Thursday, January 22, 2015

Backdrop-Backing into Berlin

This is a story of how easy it is to get, um, "sidetracked" when working on your model railroad. Fortunately, those diversions are usually pretty fun - if not always highly productive. But this time was different . . .

I found myself with a little extra time while helping the Missus redo a bathroom closet. Heh - you can do a lot of things while literally waiting for paint to dry! So I decided to tackle the backdrop in Wethersfield. First step: Create "depth" on the plain sky blue masonite by misting on some flat white paint near the bottom, feathering it into the blue as you go up.

Ah! But before I could do that, I had to redo a section of backdrop - specifically, the "north" end. It's way too "in, "abrupt, and sharply curved. Good for access, lousy for mounting a Hartford skyline photo.

So, out came the vinyl. I figured I could make a much flatter backdrop in that area behind the bridge and it would be a much better base for any photo backdrop I'd want to add. As you can see, I had started mocking it up and was just about ready to glue the first end when it occurred to me - how would I install the rest of the Berlin branch? (you can see the roadbed for it on the right there) Once that vinyl's in, it'd be near impossible.

So, out came the vinyl (from where it had been clamped) so I could install some track for the Berlin branch. But about where the 3' section of flex track ended is where the Mattabassett River is supposed to be. "Why not go ahead and cut out the subroadbed for the bridge?" I asked myself.

Why not, indeed. As I may have mentioned before, benchwork and tracklaying are the things I enjoy most - so far at least, and probably because I've had so much practice (may layouts seldom get beyond the benchwork/trackwork stage).

I eyeballed the location of the bridge, measured the bridge I'd be using (a 50' through girder) and cut the plywood accordingly. I may have cut the gap a bit short, but it's always easier to cut more than to try and add back.

Next step was to add bracing for what would become the river base. After giving a lot of thought to how high the bridge would be relative to the river (and fortunately having a prototype photo of the area to help), I settled on 1.5" - be sure to take the thickness of the subroadbed and riverbase into account.
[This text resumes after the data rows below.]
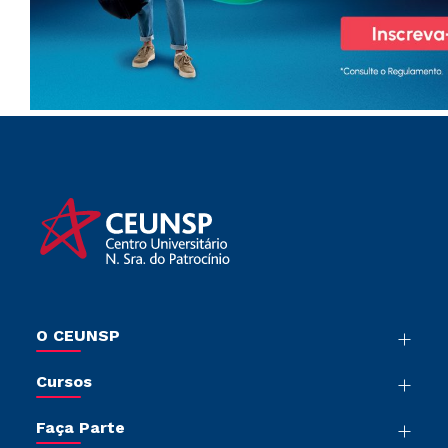
O CEUNSP
Nossa História
Cursos
Sala de Imprensa
Graduação
Trabalhe Conosco
Faça Parte
Pós-Graduação
Sou Colaborador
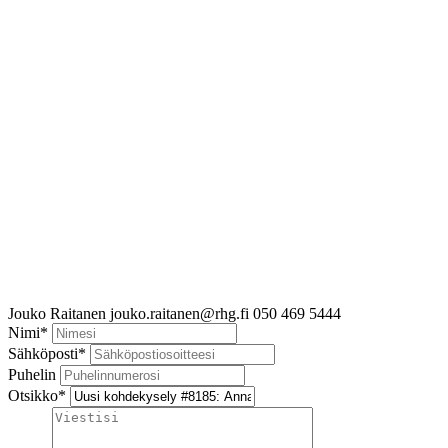
Jouko Raitanen
jouko.raitanen@rhg.fi
050 469 5444
Nimi
*
Sähköposti
*
Puhelin
Otsikko
*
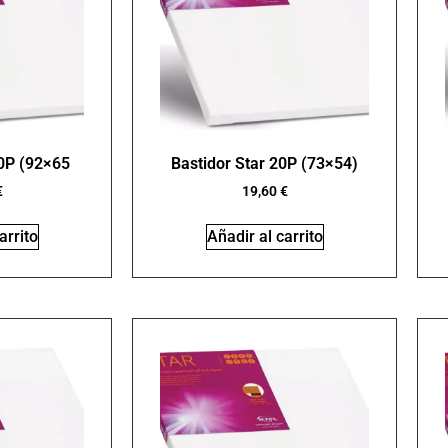
30P (92×65
Bastidor Star 20P (73×54)
€
19,60
€
arrito
Añadir al carrito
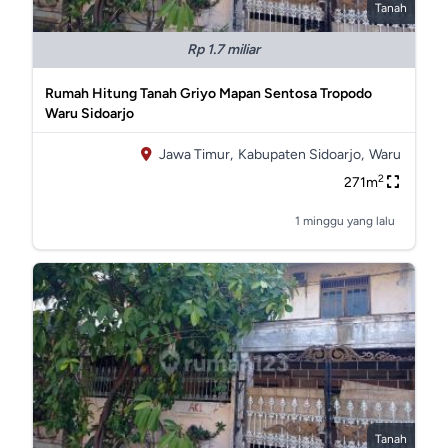
Tanah
Rp 1.7 miliar
Rumah Hitung Tanah Griyo Mapan Sentosa Tropodo
Waru Sidoarjo
Jawa Timur,
Kabupaten Sidoarjo,
Waru
2
271m
1 minggu yang lalu
Tanah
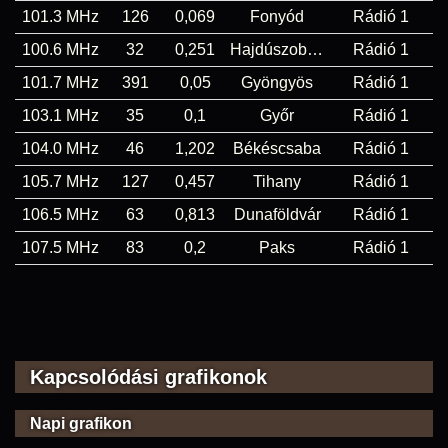
101.3 MHz
126
0,069
Fonyód
Rádió 1
100.6 MHz
32
0,251
Hajdúszoboszló
Rádió 1
101.7 MHz
391
0,05
Gyöngyös
Rádió 1
103.1 MHz
35
0,1
Győr
Rádió 1
104.0 MHz
46
1,202
Békéscsaba
Rádió 1
105.7 MHz
127
0,457
Tihany
Rádió 1
106.5 MHz
63
0,813
Dunaföldvár
Rádió 1
107.5 MHz
83
0,2
Paks
Rádió 1
Kapcsolódási grafikonok
Napi grafikon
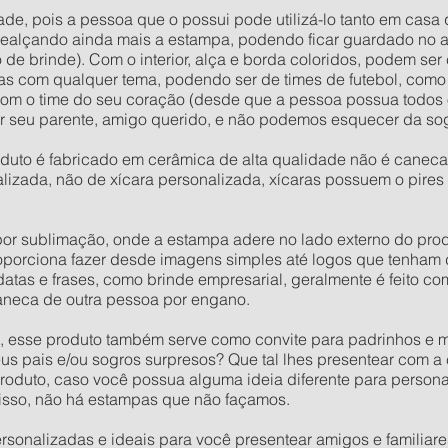
ade, pois a pessoa que o possui pode utilizá-lo tanto em casa 
 realçando ainda mais a estampa, podendo ficar guardado no 
e brinde). Com o interior, alça e borda coloridos, podem se
s com qualquer tema, podendo ser de times de futebol, com
com o time do seu coração (desde que a pessoa possua todos o
ar seu parente, amigo querido, e não podemos esquecer da so
duto é fabricado em cerâmica de alta qualidade não é canec
alizada, não de xícara personalizada, xícaras possuem o pi
r sublimação, onde a estampa adere no lado externo do produ
roporciona fazer desde imagens simples até logos que tenham
as e frases, como brinde empresarial, geralmente é feito com
neca de outra pessoa por engano.
 esse produto também serve como convite para padrinhos e m
eus pais e/ou sogros surpresos? Que tal lhes presentear com 
oduto, caso você possua alguma ideia diferente para persona
isso, não há estampas que não façamos.
onalizadas e ideais para você presentear amigos e familiares.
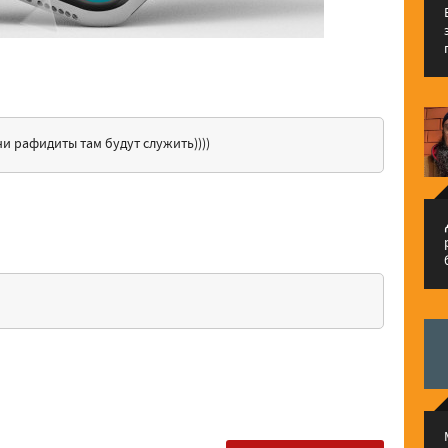
ни рафидиты там будут служить))))
م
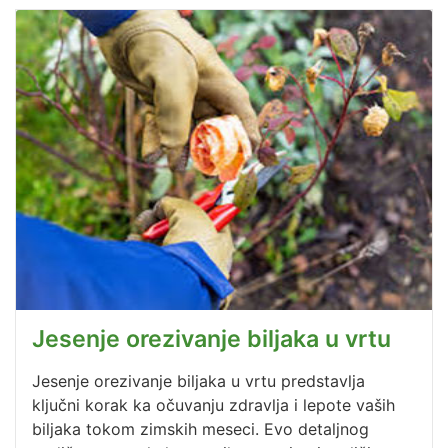
Jesenje orezivanje biljaka u vrtu
Jesenje orezivanje biljaka u vrtu predstavlja
ključni korak ka očuvanju zdravlja i lepote vaših
biljaka tokom zimskih meseci. Evo detaljnog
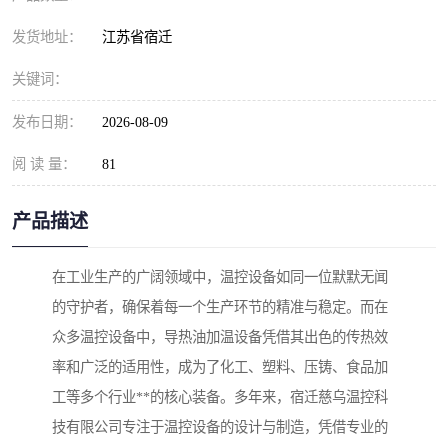
发货地址：
江苏省宿迁
关键词：
发布日期：
2026-08-09
阅 读 量：
81
产品描述
在工业生产的广阔领域中，温控设备如同一位默默无闻
的守护者，确保着每一个生产环节的精准与稳定。而在
众多温控设备中，导热油加温设备凭借其出色的传热效
率和广泛的适用性，成为了化工、塑料、压铸、食品加
工等多个行业**的核心装备。多年来，宿迁慈乌温控科
技有限公司专注于温控设备的设计与制造，凭借专业的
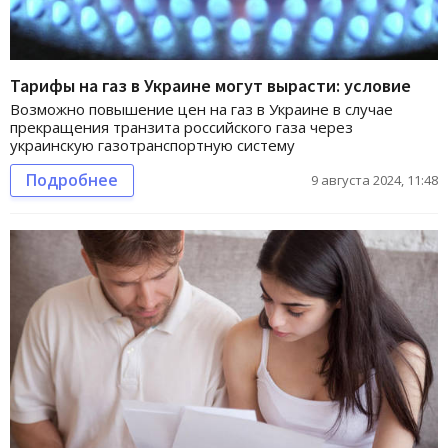
Тарифы на газ в Украине могут вырасти: условие
Возможно повышение цен на газ в Украине в случае
прекращения транзита российского газа через
украинскую газотранспортную систему
Подробнее
9 августа 2024, 11:48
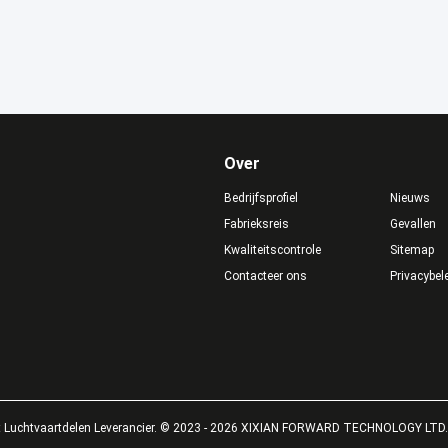
Over
Bedrijfsprofiel
Nieuws
Fabrieksreis
Gevallen
Kwaliteitscontrole
Sitemap
Contacteer ons
Privacybel
t Luchtvaartdelen Leverancier. © 2023 - 2026 XIXIAN FORWARD TECHNOLOGY LTD. 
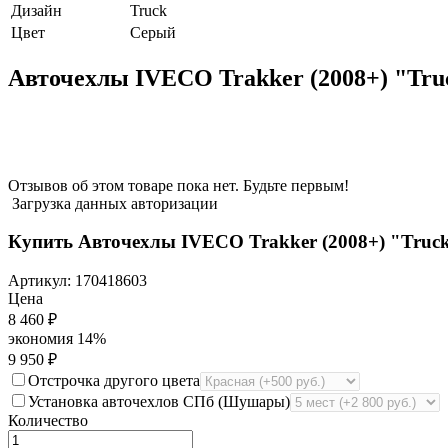
Дизайн
Truck
Цвет
Серый
Авточехлы IVECO Trakker (2008+) "Tr
Отзывов об этом товаре пока нет. Будьте первым!
Загрузка данных авторизации
Купить Авточехлы IVECO Trakker (2008+) "Truc
Артикул:
170418603
Цена
8 460
₽
экономия
14%
9 950
₽
Отстрочка другого цвета
Установка авточехлов СПб (Шушары)
Количество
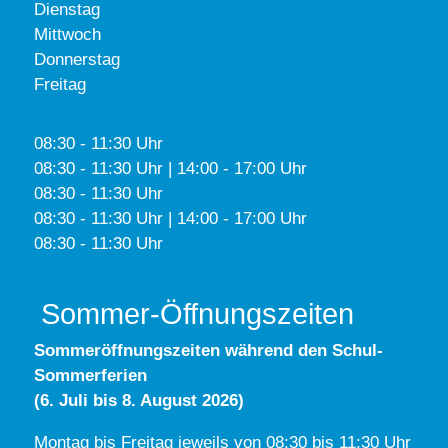
Dienstag
Mittwoch
Donnerstag
Freitag
08:30 - 11:30 Uhr
08:30 - 11:30 Uhr | 14:00 - 17:00 Uhr
08:30 - 11:30 Uhr
08:30 - 11:30 Uhr | 14:00 - 17:00 Uhr
08:30 - 11:30 Uhr
Sommer-Öffnungszeiten
Sommeröffnungszeiten während den Schul-
Sommerferien
(6. Juli bis 8. August 2026)
Montag bis Freitag jeweils von 08:30 bis 11:30 Uhr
This is an overhead view of the additional bracing. You can see that I installed a cleat right onto the back of the fascia, to have something to attach the end of the riverbed to. Clamps and a level are your friend - it's especially important to keep the plywood riverbed level since you'll be pouring resin on it at some point.

Here's the riverbed installed, along with additional roadbed glued down and tacked. I also had marked where the "shore" should be cut on the fascia and used my saber saw to cut it out (note the "oops" that can easily be filled in later).

I decided after the river bed was installed that I wanted to taper the track subroadbed (note the difference between the photo above to the preceding photo). I figured doing so would help with scenicking later. So out came the river bed (the saber saw blade wouldn't clear it), I tapered the subroadbed, and reinstalled the river bed.

So the backdrop still isn't done, I still need to install the additional vinyl first, but I might, just might be able to have the track & industries in E. Berlin by the next operating session. I suspect the additional operating interest will be more noticeable than the still-just-blue backdrop.

Distractions don't always have to detract from what you're doing. Sometimes these little diversions - or, as in this case the not-so-little diversions - can really get your productive juices going and you end up making progress in a way you didn't expect and may not have even been ready for. And when "distractions" come like that, ride them for all they're worth. It's all progress and usually a lot of fun too!